Article Text


Chordal rupture. II: comparison between repair and replacement.
  1. D B Oliveira,
  2. K D Dawkins,
  3. P H Kay,
  4. M Paneth


    During the period 1970-81, 183 patients underwent mitral valve surgery for chordal rupture. Of these, 82 (45%) patients were treated by mitral valve repair and 101 (55%) by mitral valve replacement. Mean age at surgery was 57 years. The early mortality was nine of 183 (4.9%) patients, of whom five had undergone replacement and four repair. During the follow up period (mean 3.6 years, range 0.8-12.2 years) a further 27 patients died; 23 of these had undergone mitral valve replacement and four mitral valve repair. Cerebrovascular events accounted for 35% of the deaths after mitral valve replacement and none of those after mitral valve repair. In 11 patients repair was technically unsatisfactory, and mitral valve replacement was undertaken at the same operation; a further five patients required late replacement (mean 1.4 years) for pronounced mitral regurgitation.
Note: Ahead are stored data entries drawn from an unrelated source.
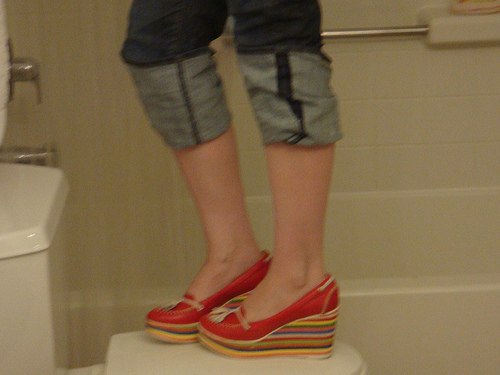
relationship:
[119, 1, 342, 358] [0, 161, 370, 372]
person standing on toilet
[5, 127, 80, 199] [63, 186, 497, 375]
faucet for bathtub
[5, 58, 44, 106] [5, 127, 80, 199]
handle of faucet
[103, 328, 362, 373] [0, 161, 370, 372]
lid of toilet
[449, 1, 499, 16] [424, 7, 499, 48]
soap resting in soap dish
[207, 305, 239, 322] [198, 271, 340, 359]
cording on top of shoe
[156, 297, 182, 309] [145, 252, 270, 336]
cording on top of shoe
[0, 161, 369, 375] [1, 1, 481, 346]
toilet in bathroom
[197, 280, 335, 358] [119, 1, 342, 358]
shoe on person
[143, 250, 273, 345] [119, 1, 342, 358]
shoe on person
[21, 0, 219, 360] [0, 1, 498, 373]
curtain in bathroom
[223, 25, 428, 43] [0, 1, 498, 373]
bar in bathroom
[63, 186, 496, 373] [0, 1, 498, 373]
bathtub in bathroom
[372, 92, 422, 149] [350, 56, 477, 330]
tile on wall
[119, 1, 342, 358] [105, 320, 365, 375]
person standing on seat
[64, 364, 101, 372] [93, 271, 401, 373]
hose between seat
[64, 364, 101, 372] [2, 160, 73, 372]
hose between cistern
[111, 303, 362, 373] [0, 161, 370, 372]
seat on toilet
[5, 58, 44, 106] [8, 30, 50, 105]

Actuarial curves predict a six year survival of 68 +/- 5.7% (mean +/- SD) for all patients after mitral valve replacement compared with 88 +/- 6.9% (mean +/- SD) after repair (p less than 0.01). Actuarial survival curves favour mitral valve repair as the procedure choice for chordal rupture, and in isolated posterior cusp repair breakdown of the repair is a rare occurrence.